Pre-menopausal women are less likely to suffer from heart disease than men, but this female advantage disappears with age. This suggests that estrogen may influence the expression of cardiovascular disease. The discovery that individual cardiomyocytes possess receptors for estrogen has fueled interest in the effects of estrogen on the heart. Even so, we know very little about this, in part because most studies in preclinical models still use young, mostly male animals.
Our group has explored cellular mechanisms that regulate intracellular calcium handling and contraction in individual cardiomyocytes isolated from anesthetized young and old rats and mice of both sexes. In younger animals (3-6 months of age), we discovered that calcium transients and contractions are much smaller in ventricular myocytes from female animals when compared to males. These sex differences are not due to differences in calcium current or in the calcium content of the sarcoplasmic reticulum (SR). This lower “gain” of SR calcium release (calcium release per unit calcium current) in myocytes from females arises from smaller subcellular SR calcium events known as calcium sparks (Farrell et al., 2010; Parks et al., 2014). We have also found that these sex differences are due to changes in the cAMP/protein kinase A (PKA) pathway that regulates SR calcium release. Indeed, basal levels of cAMP are lower in cells from females than males due to increased degradation via phosphodiesterase 4B. Lower cAMP levels in females may attenuate PKA phosphorylation of key calcium handling proteins including ryanodine receptors in females (Parks et al., 2014). In other experiments, we ovariectomized (OVX) female mice to mimic menopausal changes and reduce estrogen levels. This caused the size of cardiomyocyte calcium transients and contractions to increase dramatically, due in part to an increase in the size of calcium sparks in OVX cells (Fares et al., 2012).
These results suggest that estrogen may suppress SR calcium release.
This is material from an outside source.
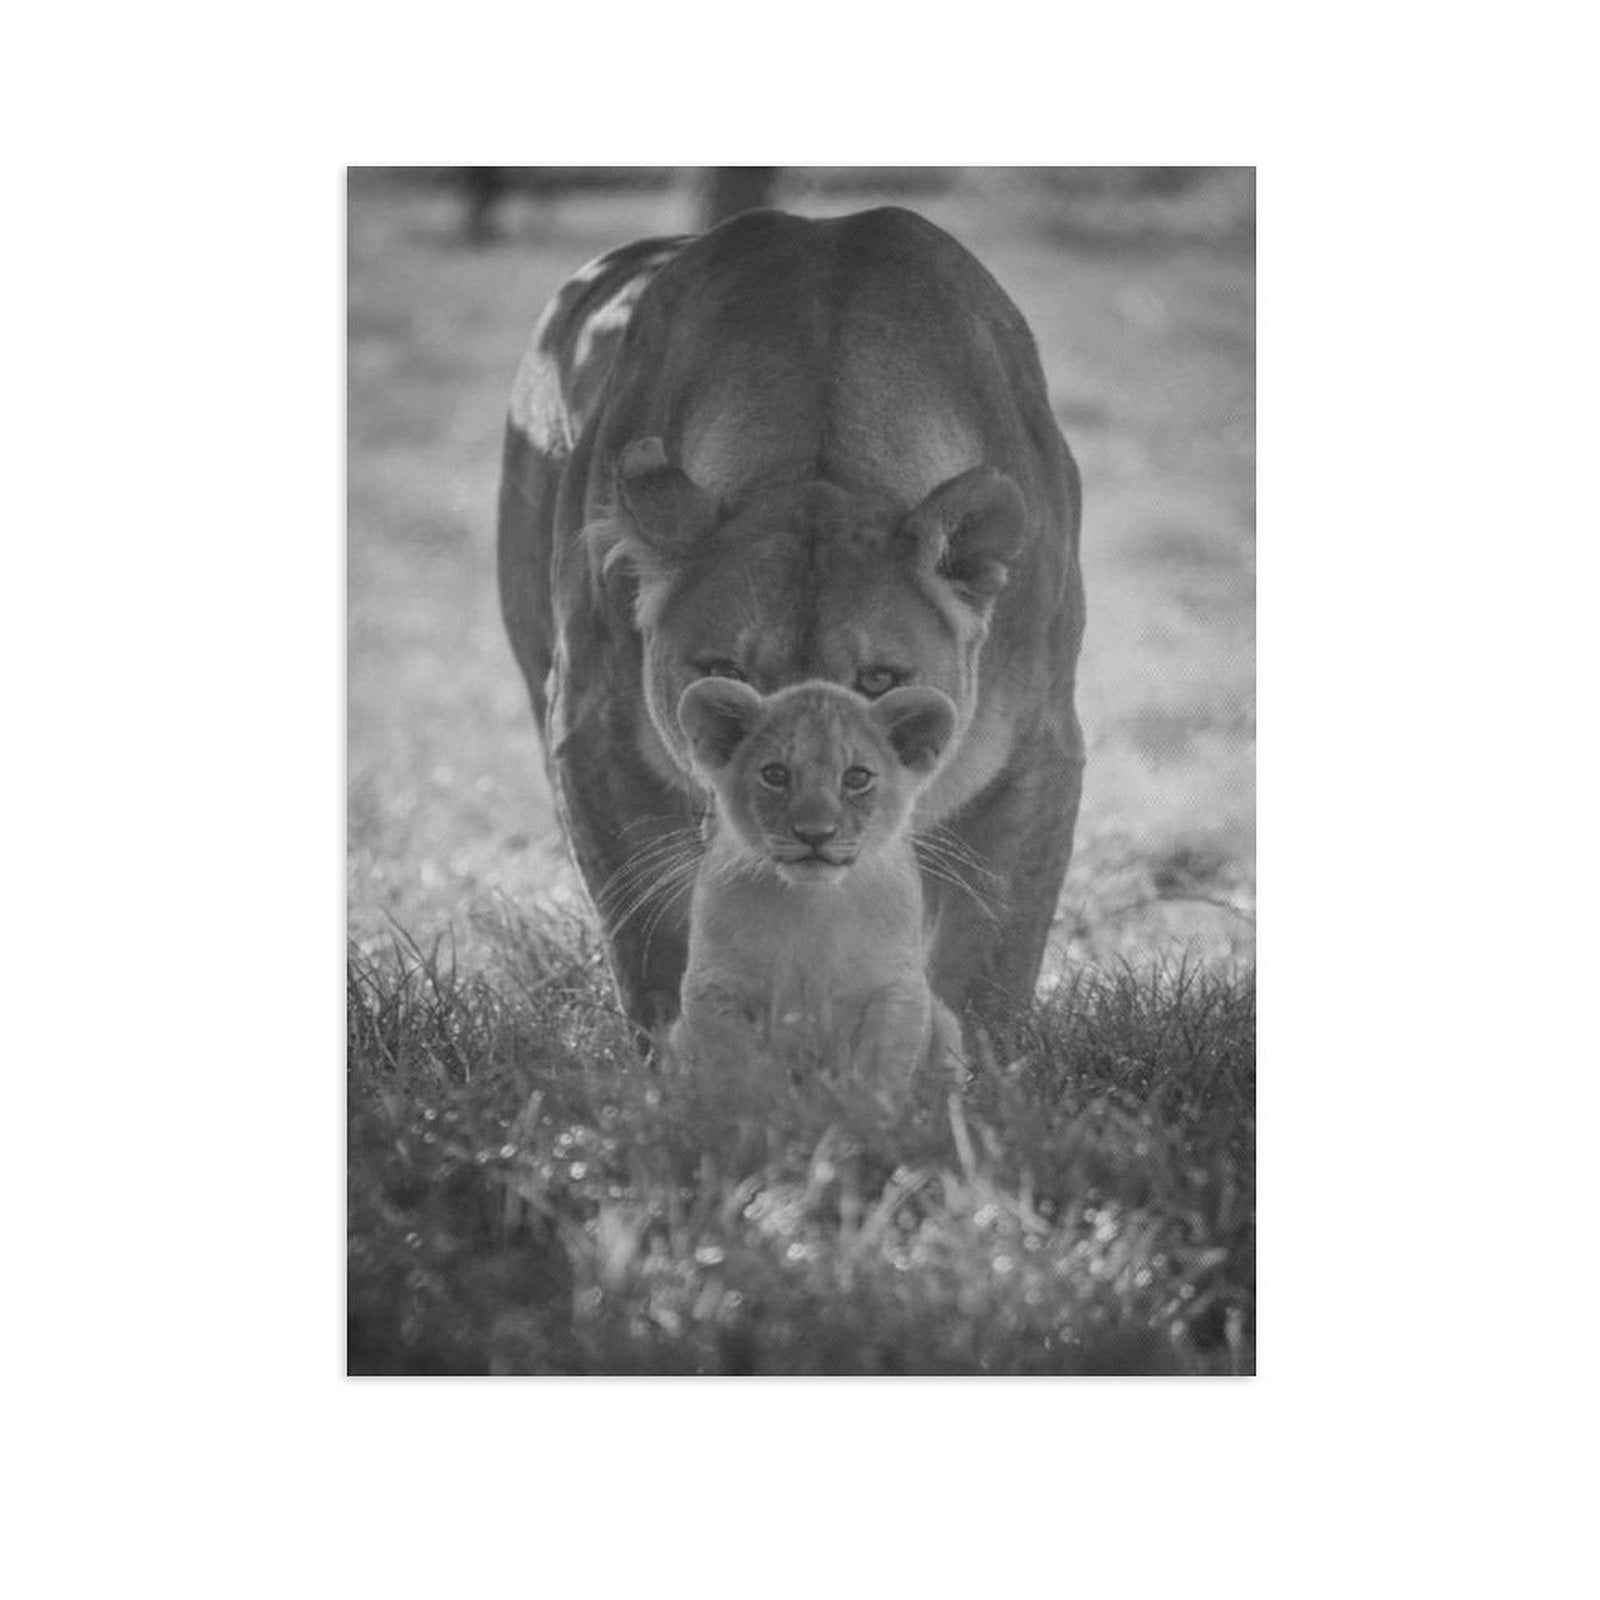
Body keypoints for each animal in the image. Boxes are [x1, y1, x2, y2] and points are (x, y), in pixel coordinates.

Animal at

Interestingly, SR calcium content also increases dramatically following OVX (Fares et al., 2012) and this is similar to the increase we observe in cells from very old (24 months of age) female mice (Howlett, 2010). This increase in SR calcium load leads to an increase in spontaneous SR calcium release in cardiomyocytes from both aged and OVX animals (Fares et al., 2012; Ross & Howlett, 2012; Fares et al., 2013). These findings demonstrate that low estrogen states such as aging and OVX disrupt the ability of cardiomyocytes to regulate internal calcium levels and lead to SR calcium overload. High levels of SR calcium can have negative consequences for the heart. For example, we found that ventricular myocytes from young adult females are more resistant to ischemia and reperfusion injury than cells from young adult males. Interestingly, age and OVX abolish these beneficial effects in females and induce cellular calcium dysregulation (Ross & Howlett, 2012).
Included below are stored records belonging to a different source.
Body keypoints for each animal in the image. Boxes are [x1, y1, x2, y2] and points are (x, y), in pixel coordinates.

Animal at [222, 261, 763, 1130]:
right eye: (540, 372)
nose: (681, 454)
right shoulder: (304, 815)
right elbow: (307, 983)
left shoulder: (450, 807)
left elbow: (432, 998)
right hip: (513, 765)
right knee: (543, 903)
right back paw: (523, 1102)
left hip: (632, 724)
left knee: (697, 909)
These findings suggest that beneficial effects of estrogen in ischemia and reperfusion are mediated, in part, by effects on cardiomyocytes. These findings are important, because calcium is required to activate cardiac contraction, but too much or too little can promote cardiovascular disease. Thus, age-dependent changes in estrogen levels may modify calcium handling at the cellular level and contribute to the rise in cardiovascular disease in older women.
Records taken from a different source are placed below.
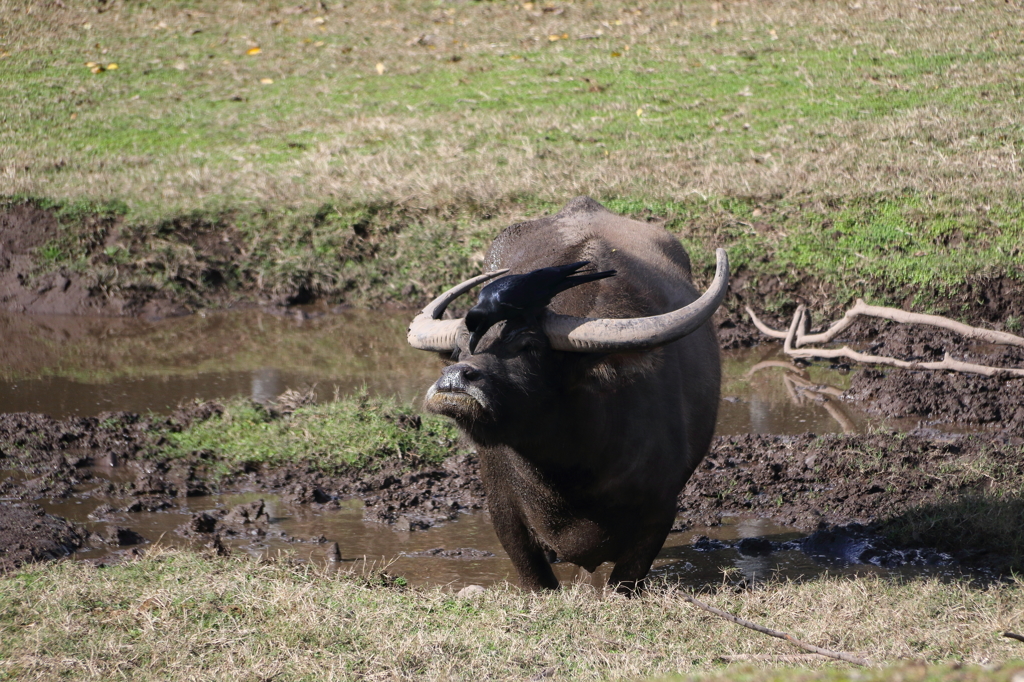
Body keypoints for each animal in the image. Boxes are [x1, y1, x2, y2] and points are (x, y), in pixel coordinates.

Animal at [407, 195, 729, 589]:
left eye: (529, 346)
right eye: (457, 350)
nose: (455, 377)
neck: (572, 469)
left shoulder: (660, 510)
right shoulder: (504, 512)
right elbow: (534, 574)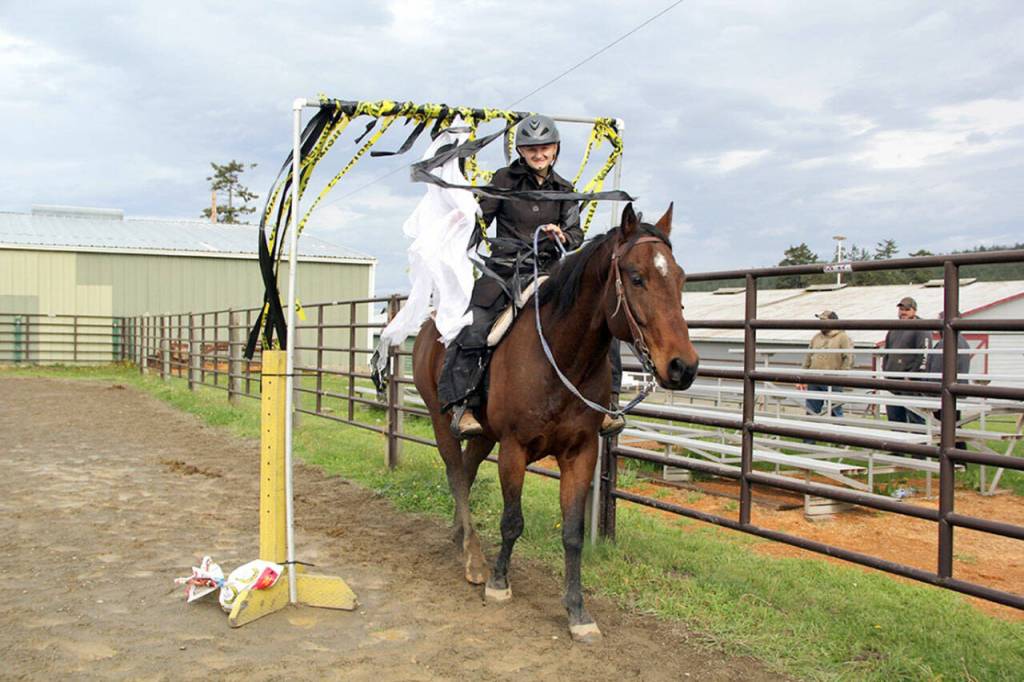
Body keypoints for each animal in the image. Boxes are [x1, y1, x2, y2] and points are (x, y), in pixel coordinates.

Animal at [411, 203, 699, 643]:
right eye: (637, 277)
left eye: (680, 278)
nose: (683, 367)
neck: (560, 357)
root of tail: (430, 326)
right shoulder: (514, 449)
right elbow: (512, 521)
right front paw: (499, 582)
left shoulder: (581, 452)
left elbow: (573, 533)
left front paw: (577, 611)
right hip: (442, 420)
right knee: (456, 475)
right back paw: (475, 561)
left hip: (484, 435)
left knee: (468, 470)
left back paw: (461, 539)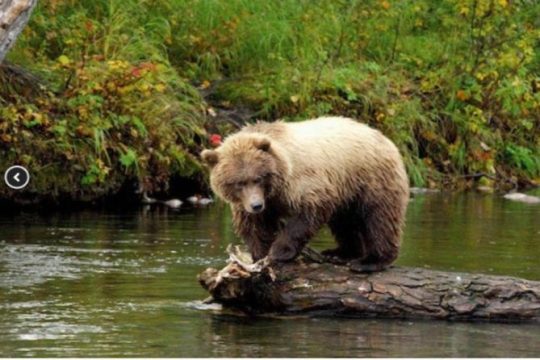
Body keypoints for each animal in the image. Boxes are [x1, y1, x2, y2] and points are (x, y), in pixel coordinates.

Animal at [200, 116, 408, 272]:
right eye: (238, 183)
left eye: (258, 178)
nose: (256, 205)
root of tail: (384, 138)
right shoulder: (250, 203)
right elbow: (254, 226)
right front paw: (260, 255)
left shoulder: (303, 182)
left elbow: (307, 213)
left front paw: (279, 251)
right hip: (346, 189)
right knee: (344, 222)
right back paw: (340, 253)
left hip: (370, 177)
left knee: (379, 217)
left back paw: (370, 261)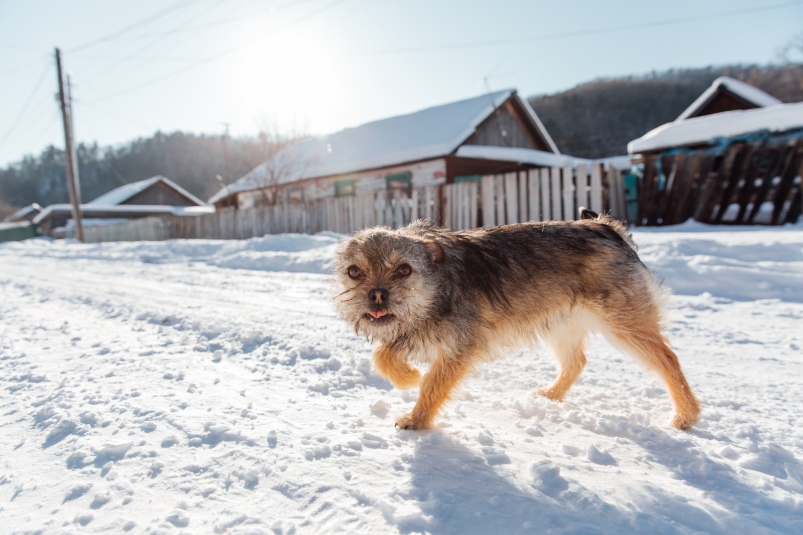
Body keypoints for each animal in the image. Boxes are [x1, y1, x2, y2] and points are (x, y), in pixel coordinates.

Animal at [330, 209, 700, 432]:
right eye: (354, 272)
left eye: (404, 270)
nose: (377, 295)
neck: (436, 289)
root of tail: (606, 227)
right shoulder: (414, 333)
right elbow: (383, 355)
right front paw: (407, 376)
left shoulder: (458, 348)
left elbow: (432, 385)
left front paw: (417, 417)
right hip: (562, 323)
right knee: (576, 361)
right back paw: (551, 395)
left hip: (624, 323)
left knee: (668, 359)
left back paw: (686, 414)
Fares E, Parks RJ, MacDonald JK, Egar J, Howlett SE. (2012). J Mol Cell Cardiol 52, 32-42.
Fares E, Pyle WG, Ray G, Rose RA, Denovan-Wright E, Chen RP, Howlett SE. (2013). PLoS One 8, e74719.
Farrell SR, Ross JL, Howlett SE. (2010). Am J Physiol Heart Circ Physiol 299, H36-45.
Howlett SE. (2010). Am J Physiol Heart Circ Physiol 298, H659-70.
Parks RJ, Ray G, Rose RA, Howlett SE. (2014). J Mol Cell Cardiol 75, 162-173.
Ross JL, Howlett SE. (2012). PLoS One 7, e38425.